Die Leiter der Isadora war voller Rost und Algen, das Deck schlüpfrig vor Tau. Smiley hielt nach Lebenszeichen Ausschau, sah aber keine. Er hielt nach Fußabdrücken im Tau Ausschau, ohne Erfolg. Ein paar Angelschnüre hingen von der rostigen Reling ins Wasser, aber sie konnten schon seit Wochen daran festgebunden sein. Er lauschte und hörte wieder, ganz schwach, Fetzen einer langsamen Tanzmusik. Der Klang kam von unten, und es war, als spiele jemand eine 78-Schallplatte mit 33.

Er schaute hinunter und sah den Alten in seinem Dingi. Er hatte sich zurückgelehnt, den Zipfel seiner Mütze über die Augen gezogen und schlug langsam den Takt zur Musik. Smiley drückte auf die Klinke der Kabinentüre. Sie war verschlossen, doch die Tür schien, wie alles andere auch, nicht sehr solide zu sein. Er ging also auf dem Deck herum, bis er einen rostigen Schraubenzieher fand, der sich als Stemmeisen verwenden ließ. Er zwängte ihn in die Spalte, ruckte ihn hin und her, und plötzlich gab zu seiner Überraschung die ganze Tür nach, Rahmen, Angeln, Schloß und der Rest fielen mit einem explosionsartigen Knall nach hinten, in einer Wolke roten Staubs aus verrottetem Holz.
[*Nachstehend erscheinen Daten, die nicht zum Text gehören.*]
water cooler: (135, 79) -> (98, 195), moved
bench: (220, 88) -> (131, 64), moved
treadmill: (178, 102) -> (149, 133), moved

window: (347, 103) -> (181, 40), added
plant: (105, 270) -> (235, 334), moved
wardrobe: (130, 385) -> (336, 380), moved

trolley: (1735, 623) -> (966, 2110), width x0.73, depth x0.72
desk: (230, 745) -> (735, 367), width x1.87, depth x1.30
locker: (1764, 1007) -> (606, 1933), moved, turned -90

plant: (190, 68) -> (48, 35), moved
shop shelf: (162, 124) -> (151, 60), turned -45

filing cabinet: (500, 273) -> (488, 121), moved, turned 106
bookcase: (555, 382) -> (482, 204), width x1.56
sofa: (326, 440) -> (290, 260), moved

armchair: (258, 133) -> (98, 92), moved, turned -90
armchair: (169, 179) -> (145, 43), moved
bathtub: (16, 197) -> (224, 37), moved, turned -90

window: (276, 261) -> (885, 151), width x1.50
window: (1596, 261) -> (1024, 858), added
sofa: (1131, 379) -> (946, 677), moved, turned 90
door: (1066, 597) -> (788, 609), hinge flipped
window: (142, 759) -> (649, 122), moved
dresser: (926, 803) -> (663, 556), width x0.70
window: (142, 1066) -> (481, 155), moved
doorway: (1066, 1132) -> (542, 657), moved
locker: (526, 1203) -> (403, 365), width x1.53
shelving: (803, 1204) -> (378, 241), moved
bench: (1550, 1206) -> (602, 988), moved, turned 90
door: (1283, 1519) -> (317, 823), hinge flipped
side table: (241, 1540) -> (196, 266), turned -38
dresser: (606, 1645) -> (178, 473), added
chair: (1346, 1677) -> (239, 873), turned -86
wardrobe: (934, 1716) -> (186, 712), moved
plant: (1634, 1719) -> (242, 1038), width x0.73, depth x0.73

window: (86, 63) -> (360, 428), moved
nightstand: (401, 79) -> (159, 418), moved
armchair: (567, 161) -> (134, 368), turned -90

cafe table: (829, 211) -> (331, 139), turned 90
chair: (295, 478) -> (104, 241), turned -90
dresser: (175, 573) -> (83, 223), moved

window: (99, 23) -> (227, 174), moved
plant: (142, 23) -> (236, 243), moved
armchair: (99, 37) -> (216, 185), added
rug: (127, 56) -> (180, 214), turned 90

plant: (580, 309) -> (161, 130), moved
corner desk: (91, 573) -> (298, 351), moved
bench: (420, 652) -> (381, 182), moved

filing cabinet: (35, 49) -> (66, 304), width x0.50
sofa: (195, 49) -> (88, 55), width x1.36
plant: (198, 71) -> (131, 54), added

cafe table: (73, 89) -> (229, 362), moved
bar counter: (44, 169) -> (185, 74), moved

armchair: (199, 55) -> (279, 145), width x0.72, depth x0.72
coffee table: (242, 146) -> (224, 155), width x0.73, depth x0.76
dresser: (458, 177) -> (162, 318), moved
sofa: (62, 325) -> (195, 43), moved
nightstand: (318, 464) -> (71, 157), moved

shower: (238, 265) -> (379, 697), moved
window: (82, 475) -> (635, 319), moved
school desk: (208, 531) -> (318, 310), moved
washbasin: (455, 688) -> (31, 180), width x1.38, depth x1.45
Eine große, langsam fliegende Motte stieß an seine Wange, und er spürte noch eine Weile danach einen Schmerz wie von einem Stich, so daß er sich allmählich fragte, ob es nicht eine Wespe gewesen war. In der Kabine war es stockdunkel, doch die Musik war ein wenig lauter. Er stand auf der obersten Sprosse der Leiter, und trotz des Tageslichts hinter ihm blieb es unten pechschwarz. Er drückte auf einen Lichtschalter, der nicht funktionierte. Smiley ging wieder zurück und rief zu dem Alten in seinem Dingi hinunter: »Streichhölzer!«

Beinahe wäre er aus der Ruhe gekommen. Die Zipfelmütze rührte sich nicht, und das Taktschlagen hörte nicht auf. Er schrie, und diesmal landete eine Streichholzschachtel vor seinen Füßen. Er nahm sie mit in die Kabine, zündete ein Streichholz an und sah das erschöpfte Transistorradio, das mit seiner letzten Energie Musik ausstieß. Es war so ziemlich das einzige, was noch ganz war, das einzige, was noch funktionierte in all der Verwüstung ringsum.